# Ice house ideas



## bjertness07

A buddy of mine and I are putting together a 7x12 ice house this winter. Right now we have metal for the trailer and a pickup camper shell for the body...but may scrap that idea. Any ideas, suggestions, or pics of what works best? We're newcomers to permament houses...Thanks


----------



## such24

you can give me a call we build them for a living and may have some things cheaper than you can get yourself, or a least you can pick our brains for free ideas visit allterrainfishhouses.com we also have a link on this website or call me at 701-306-3575


----------



## bjertness07

such24-
thanks for the offer. it may just come in handy down the road. we're sitting pretty good right now, we've got the camper shell, 2 inch insulation, metal for a trailer coming, and the stove/oven/heater. looking at your site, it was ironic because this buddy an i were just driving through fargo and saw that one and said "jeesh, it'd be nice if ours turned out like that." my questions are:

1) What's the best way to make an axle to lay it down on the ground?
2) We're gonna use pole barn tin to cover the outside-how do we seal it well?
3) What kind of wiring and power source should we put in?
4) Are bunks worth the space?

Thanks- any info is appreciated


----------



## bjertness07

bump


----------



## shootnmiss09

Cant help you too much casue I don;t know that much about ice houses, but I would say bunks are definitley worth the space. Make the top one so it folds ups against the wall. Then you can also use the bottom one as a bench while fishing.


----------



## dblkluk

The best piece of advice is, keep the house light as possible, and most importantly, over build your trailer. 
If you think, "that should be strong enough", beef it up even more. Traveling across the lake is very hard on trailers. I'd bet 80-90% of all the fishouses out there have bent frames, tongues etc. or have bent axles and the tires are about to rub on the side of the house. 
Build the trailer right the first time and you'll save yourself a ton of headaches down the road.
For trailer ideas, google fish house trailer and you'll see alot of different designs.


----------



## MOB

Make sure to install a propane wall light. I put one in my shack as a backup to the 12v electric lights in case the batteries went dead, but use the propane light all the time. I use the 12v lights as needed for extra light. The propane light has a glow that is easier on the eyes and saves your battery power.
As said before, make sure to build your shack heavy duty. I used 1/4" lag bolts to attach the floor joists to the frame, which worked for 3 years and then they started to pull out. It isn't good to look in your mirror at 60 mph and see the icehouse bouncing up and down on the front of the frame. It stayed on, but it was alot more work to correct. I would recommend 1/2" bolts though the frame, floor joists and secured on top of the walls bottom plate.

━━━━

● **QUESTIONS**:
1 > Translate this sentence from the ice house thread into Spanish: "Traveling across the lake is very hard on trailers."
2 > In the ice house thread, turn the paragraph beginning "As said before, make sure to build your shack heavy duty" into a short bulleted list that keeps its main facts.
Rely only on the ice house thread for your answers.

(Data entries)
━━━━

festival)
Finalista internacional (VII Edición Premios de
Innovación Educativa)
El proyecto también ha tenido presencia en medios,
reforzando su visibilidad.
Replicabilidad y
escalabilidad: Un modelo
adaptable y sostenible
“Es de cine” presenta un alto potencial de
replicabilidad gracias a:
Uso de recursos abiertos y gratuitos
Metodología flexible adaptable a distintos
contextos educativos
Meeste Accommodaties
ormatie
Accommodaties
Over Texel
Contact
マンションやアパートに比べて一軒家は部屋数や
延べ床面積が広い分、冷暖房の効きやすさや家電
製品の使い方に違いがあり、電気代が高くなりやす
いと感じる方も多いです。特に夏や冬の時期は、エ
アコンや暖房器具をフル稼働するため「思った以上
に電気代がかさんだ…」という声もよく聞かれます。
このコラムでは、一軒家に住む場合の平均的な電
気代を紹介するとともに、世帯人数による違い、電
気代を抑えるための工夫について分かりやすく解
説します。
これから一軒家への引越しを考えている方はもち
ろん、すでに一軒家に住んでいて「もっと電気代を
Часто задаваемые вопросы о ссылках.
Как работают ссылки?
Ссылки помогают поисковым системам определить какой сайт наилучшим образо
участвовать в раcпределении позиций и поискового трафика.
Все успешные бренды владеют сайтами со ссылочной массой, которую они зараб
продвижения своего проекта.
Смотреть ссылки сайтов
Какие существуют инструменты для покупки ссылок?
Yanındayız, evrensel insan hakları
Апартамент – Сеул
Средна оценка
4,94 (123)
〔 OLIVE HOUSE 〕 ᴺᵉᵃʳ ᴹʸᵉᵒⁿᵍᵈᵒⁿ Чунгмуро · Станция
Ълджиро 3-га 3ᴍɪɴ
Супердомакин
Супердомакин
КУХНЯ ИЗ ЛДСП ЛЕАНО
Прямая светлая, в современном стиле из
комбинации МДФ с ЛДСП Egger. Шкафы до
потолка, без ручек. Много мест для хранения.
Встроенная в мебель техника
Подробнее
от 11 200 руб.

━━━━

● **ANSWERS PER TASK**:
1 > Viajar a través del lago es muy duro para los remolques.

2 >
- Build the shack heavy duty.
- Floor joists attached to the frame with 1/4" lag bolts held for 3 years, then the bolts started to pull out.
- At 60 mph, the icehouse was seen bouncing up and down on the front of the frame. It stayed on, but it took much more work to correct.
- Recommended: 1/2" bolts through the frame and floor joists, secured on top of the walls' bottom plate.